◆ **Task item**: Continue the project summary on inferring gene regulatory networks from where it stops.

◆ **Text shown**:
[Start of Attachment]

A central problem in biology and for biomedical discovery is the inference of gene regulatory networks, causal networks that allow predicting the effect of any intervention in the system. Key outcomes of this project were the development of theory, algorithms, and computational methods for: 1) causal structure discovery, i.e., learning the underlying cause-and-effect relationships such as which gene up- or down-regulates which other gene, from a mix of observational and interventional data; 2) optimal experimental design of interventions, a key problem given that the space of possible perturbations that can be performed in biology (e.g. all combinations of genetic perturbations, any combination of drugs) is huge and cannot be fully explored experimentally; 3) predicting the effect of untested intervention-context pairs, such as a drug in a new disease context.
With respect to causal structure discovery, we developed methods that could deal with key issues that make this problem challenging in practice, including: the presence of latent (unmeasured) confounders, off-target intervention effects (knock-outs may target also other genes with similar sequences), measurement error in the data collection process (single-cell RNA-seq data is highly zero-inflated), as well as the data coming from unknown disease subtypes and hence data coming from a mixture of causal models. In particular, we developed methods for causal structure discovery that are provably consistent under strictly weaker assumptions than previous algorithms and scale to the large graph sizes needed for applications to gene regulation.

[End of Attachment]

◆ **Entries supplied**:
[Start of Attachment]

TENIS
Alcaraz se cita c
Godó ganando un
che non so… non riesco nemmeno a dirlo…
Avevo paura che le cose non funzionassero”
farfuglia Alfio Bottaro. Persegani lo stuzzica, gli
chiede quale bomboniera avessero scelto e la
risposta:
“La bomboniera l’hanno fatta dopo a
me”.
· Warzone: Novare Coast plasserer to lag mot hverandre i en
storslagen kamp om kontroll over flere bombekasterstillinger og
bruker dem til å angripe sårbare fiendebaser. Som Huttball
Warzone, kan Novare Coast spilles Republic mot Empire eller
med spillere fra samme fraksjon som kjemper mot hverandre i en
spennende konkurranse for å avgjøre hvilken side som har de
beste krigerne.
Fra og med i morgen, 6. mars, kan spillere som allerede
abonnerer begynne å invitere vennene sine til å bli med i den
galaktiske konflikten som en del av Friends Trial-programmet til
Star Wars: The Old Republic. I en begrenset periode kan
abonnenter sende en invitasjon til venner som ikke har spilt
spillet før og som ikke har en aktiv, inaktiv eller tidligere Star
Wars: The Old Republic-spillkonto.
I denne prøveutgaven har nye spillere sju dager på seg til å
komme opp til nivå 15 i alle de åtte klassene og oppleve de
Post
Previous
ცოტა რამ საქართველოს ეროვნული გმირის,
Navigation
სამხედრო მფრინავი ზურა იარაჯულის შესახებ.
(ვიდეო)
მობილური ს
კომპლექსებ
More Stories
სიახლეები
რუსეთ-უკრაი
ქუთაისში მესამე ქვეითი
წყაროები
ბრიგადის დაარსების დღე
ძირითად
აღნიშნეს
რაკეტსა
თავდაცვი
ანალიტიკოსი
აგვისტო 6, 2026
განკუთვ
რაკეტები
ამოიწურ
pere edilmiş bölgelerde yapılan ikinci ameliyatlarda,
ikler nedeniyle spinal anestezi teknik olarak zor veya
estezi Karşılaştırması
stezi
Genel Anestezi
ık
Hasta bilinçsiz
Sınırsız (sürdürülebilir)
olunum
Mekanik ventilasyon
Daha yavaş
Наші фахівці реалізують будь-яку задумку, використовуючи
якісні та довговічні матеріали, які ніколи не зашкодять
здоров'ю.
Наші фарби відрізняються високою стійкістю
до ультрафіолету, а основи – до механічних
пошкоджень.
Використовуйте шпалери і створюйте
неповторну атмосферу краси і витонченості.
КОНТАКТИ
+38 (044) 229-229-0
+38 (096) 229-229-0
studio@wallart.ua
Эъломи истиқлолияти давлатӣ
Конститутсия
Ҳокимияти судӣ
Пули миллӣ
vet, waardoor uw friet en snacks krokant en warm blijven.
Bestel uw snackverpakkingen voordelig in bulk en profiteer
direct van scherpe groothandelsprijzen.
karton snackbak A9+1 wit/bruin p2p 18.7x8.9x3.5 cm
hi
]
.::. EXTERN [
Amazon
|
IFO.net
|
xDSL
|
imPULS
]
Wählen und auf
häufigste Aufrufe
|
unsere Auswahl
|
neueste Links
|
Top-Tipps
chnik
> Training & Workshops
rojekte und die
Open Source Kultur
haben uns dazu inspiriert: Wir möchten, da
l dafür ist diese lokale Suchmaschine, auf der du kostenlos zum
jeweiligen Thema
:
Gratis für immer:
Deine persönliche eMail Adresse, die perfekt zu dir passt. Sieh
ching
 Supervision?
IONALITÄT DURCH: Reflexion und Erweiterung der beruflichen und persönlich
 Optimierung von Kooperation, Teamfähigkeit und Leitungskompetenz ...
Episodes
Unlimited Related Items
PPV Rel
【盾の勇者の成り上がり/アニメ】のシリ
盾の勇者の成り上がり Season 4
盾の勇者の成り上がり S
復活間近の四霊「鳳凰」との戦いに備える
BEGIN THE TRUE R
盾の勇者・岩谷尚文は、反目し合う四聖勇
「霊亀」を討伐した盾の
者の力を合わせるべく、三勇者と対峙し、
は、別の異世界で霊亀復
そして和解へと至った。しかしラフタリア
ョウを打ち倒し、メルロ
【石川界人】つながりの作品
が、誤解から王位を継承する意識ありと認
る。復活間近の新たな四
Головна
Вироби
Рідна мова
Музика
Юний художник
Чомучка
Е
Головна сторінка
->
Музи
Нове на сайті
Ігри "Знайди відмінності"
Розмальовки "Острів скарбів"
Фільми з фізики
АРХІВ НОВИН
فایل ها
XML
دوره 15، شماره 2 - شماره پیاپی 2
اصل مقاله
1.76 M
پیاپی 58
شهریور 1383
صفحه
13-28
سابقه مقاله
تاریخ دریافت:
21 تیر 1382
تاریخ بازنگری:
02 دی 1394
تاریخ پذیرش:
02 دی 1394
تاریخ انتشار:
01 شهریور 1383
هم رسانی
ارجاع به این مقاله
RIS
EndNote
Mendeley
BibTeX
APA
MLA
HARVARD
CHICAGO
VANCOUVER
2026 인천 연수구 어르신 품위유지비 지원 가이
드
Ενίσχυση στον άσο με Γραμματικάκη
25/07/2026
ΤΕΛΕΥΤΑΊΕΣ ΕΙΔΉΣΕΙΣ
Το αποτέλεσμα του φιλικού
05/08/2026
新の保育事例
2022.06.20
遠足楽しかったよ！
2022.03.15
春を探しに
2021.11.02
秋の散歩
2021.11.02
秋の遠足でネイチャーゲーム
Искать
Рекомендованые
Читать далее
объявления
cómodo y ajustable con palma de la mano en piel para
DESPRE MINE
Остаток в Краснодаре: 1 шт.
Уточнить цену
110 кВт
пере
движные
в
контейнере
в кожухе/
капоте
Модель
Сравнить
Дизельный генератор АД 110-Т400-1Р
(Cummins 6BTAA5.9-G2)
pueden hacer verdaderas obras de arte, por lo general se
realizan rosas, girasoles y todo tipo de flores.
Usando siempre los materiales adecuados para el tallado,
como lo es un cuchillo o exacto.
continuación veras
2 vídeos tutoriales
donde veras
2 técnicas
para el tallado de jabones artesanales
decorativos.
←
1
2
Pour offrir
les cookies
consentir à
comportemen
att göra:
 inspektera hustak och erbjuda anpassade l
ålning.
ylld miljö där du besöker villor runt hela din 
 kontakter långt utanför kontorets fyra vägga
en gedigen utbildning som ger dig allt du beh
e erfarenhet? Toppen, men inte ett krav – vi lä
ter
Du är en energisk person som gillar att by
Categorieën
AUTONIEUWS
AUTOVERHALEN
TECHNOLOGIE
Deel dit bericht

[End of Attachment]

◆ **Answer below**:
With respect to experimental design, we developed methods for identifying interventions that are optimal in different ways, including: with respect to the amount of information they carry about the underlying causal graph (e.g. the gene regulatory network), as well as with respect to moving the distribution from any given state to a desired state via interventions.
With respect to predicting the effect of untested interventions from a set of tested interventions, we viewed this causal transportability problem as a tensor completion problem and developed novel algorithms based on infinitely wide neural networks that are fast, flexible and effective for the problem of causal transportability. We also benchmarked these algorithms on the problem of virtual drug screening.
Throughout the project, the principal investigator (PI) has actively engaged in activities related to education and research by building a diverse research group attracting talents from underrepresented groups and women, and training these graduate students, undergraduate students, and postdoctoral fellows at the intersection of statistics, machine learning, and the biomedical sciences. The training spanned theory, method development, and applications to important biological and medical problems. To help build the research area and community at large, the PI initiated and organized various conferences, including introducing a new machine learning conference focused solely on causal inference "Causal Learning and Reasoning (CLeaR)" as well as co-organizing the semester-long program on causality at the Simons Institute at UC Berkeley.
The research resulting from this project has been widely disseminated: Several open-source software packages have been developed; in particular, all causal inference algorithms resulting from this project are implemented and freely available in the group's causaldag python library which can be found in the group's github repository (https://github.com/uhlerlab). In addition, the PI disseminated the research results through keynote presentations at various conferences, conference presentations by the involved PhD students, as well as many publications, which were made freely available already pre-publication on the arXiv or bioRxiv preprint repositories to enable accelerated scientific discovery. Finally, material developed as part of this project has been integrated into two courses that the PI teaches at MIT.